** Required action **
Please make an exact transcription of all the data that follows.

** Data in this exercise **

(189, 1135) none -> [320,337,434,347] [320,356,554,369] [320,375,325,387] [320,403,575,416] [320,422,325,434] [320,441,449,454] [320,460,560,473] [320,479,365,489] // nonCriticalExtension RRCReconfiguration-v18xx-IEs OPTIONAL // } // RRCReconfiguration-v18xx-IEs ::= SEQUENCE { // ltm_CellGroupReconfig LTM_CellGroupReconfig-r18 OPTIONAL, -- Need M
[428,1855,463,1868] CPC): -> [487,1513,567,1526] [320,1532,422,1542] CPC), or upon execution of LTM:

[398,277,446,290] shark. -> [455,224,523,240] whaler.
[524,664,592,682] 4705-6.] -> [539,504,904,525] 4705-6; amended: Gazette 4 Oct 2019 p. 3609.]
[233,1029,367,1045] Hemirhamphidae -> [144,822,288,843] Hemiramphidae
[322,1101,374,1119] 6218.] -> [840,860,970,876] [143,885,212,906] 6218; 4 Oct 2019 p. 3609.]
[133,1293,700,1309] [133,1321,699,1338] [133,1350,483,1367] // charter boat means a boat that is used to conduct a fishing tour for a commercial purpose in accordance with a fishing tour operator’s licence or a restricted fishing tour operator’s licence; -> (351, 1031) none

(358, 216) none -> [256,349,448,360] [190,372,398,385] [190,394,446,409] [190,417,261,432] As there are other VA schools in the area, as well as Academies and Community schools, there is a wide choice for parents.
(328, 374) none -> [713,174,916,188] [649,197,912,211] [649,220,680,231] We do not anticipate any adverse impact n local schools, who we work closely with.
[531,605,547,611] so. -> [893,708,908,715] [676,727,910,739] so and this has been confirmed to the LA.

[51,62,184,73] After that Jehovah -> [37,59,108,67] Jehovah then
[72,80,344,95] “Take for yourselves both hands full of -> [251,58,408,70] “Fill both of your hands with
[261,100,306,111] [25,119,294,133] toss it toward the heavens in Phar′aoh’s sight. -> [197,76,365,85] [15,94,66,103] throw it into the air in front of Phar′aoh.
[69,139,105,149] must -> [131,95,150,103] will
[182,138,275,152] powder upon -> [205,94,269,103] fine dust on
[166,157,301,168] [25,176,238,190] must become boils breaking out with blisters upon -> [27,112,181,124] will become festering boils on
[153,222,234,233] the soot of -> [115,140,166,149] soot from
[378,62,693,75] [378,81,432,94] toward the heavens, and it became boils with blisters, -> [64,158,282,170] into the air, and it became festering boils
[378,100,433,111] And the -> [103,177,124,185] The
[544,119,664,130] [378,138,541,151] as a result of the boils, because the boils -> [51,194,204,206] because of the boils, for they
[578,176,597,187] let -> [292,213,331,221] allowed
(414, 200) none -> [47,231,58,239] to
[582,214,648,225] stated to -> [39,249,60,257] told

** Result below **
(189, 1135) none -> [320,337,434,347] [320,356,554,369] [320,375,325,387] [320,403,575,416] [320,422,325,434] [320,441,449,454] [320,460,560,473] [320,479,365,489] // nonCriticalExtension RRCReconfiguration-v18xx-IEs OPTIONAL // } // RRCReconfiguration-v18xx-IEs ::= SEQUENCE { // ltm_CellGroupReconfig LTM_CellGroupReconfig-r18 OPTIONAL, -- Need M
[428,1855,463,1868] CPC): -> [487,1513,567,1526] [320,1532,422,1542] CPC), or upon execution of LTM:

[398,277,446,290] shark. -> [455,224,523,240] whaler.
[524,664,592,682] 4705-6.] -> [539,504,904,525] 4705-6; amended: Gazette 4 Oct 2019 p. 3609.]
[233,1029,367,1045] Hemirhamphidae -> [144,822,288,843] Hemiramphidae
[322,1101,374,1119] 6218.] -> [840,860,970,876] [143,885,212,906] 6218; 4 Oct 2019 p. 3609.]
[133,1293,700,1309] [133,1321,699,1338] [133,1350,483,1367] // charter boat means a boat that is used to conduct a fishing tour for a commercial purpose in accordance with a fishing tour operator’s licence or a restricted fishing tour operator’s licence; -> (351, 1031) none

(358, 216) none -> [256,349,448,360] [190,372,398,385] [190,394,446,409] [190,417,261,432] As there are other VA schools in the area, as well as Academies and Community schools, there is a wide choice for parents.
(328, 374) none -> [713,174,916,188] [649,197,912,211] [649,220,680,231] We do not anticipate any adverse impact n local schools, who we work closely with.
[531,605,547,611] so. -> [893,708,908,715] [676,727,910,739] so and this has been confirmed to the LA.

[51,62,184,73] After that Jehovah -> [37,59,108,67] Jehovah then
[72,80,344,95] “Take for yourselves both hands full of -> [251,58,408,70] “Fill both of your hands with
[261,100,306,111] [25,119,294,133] toss it toward the heavens in Phar′aoh’s sight. -> [197,76,365,85] [15,94,66,103] throw it into the air in front of Phar′aoh.
[69,139,105,149] must -> [131,95,150,103] will
[182,138,275,152] powder upon -> [205,94,269,103] fine dust on
[166,157,301,168] [25,176,238,190] must become boils breaking out with blisters upon -> [27,112,181,124] will become festering boils on
[153,222,234,233] the soot of -> [115,140,166,149] soot from
[378,62,693,75] [378,81,432,94] toward the heavens, and it became boils with blisters, -> [64,158,282,170] into the air, and it became festering boils
[378,100,433,111] And the -> [103,177,124,185] The
[544,119,664,130] [378,138,541,151] as a result of the boils, because the boils -> [51,194,204,206] because of the boils, for they
[578,176,597,187] let -> [292,213,331,221] allowed
(414, 200) none -> [47,231,58,239] to
[582,214,648,225] stated to -> [39,249,60,257] told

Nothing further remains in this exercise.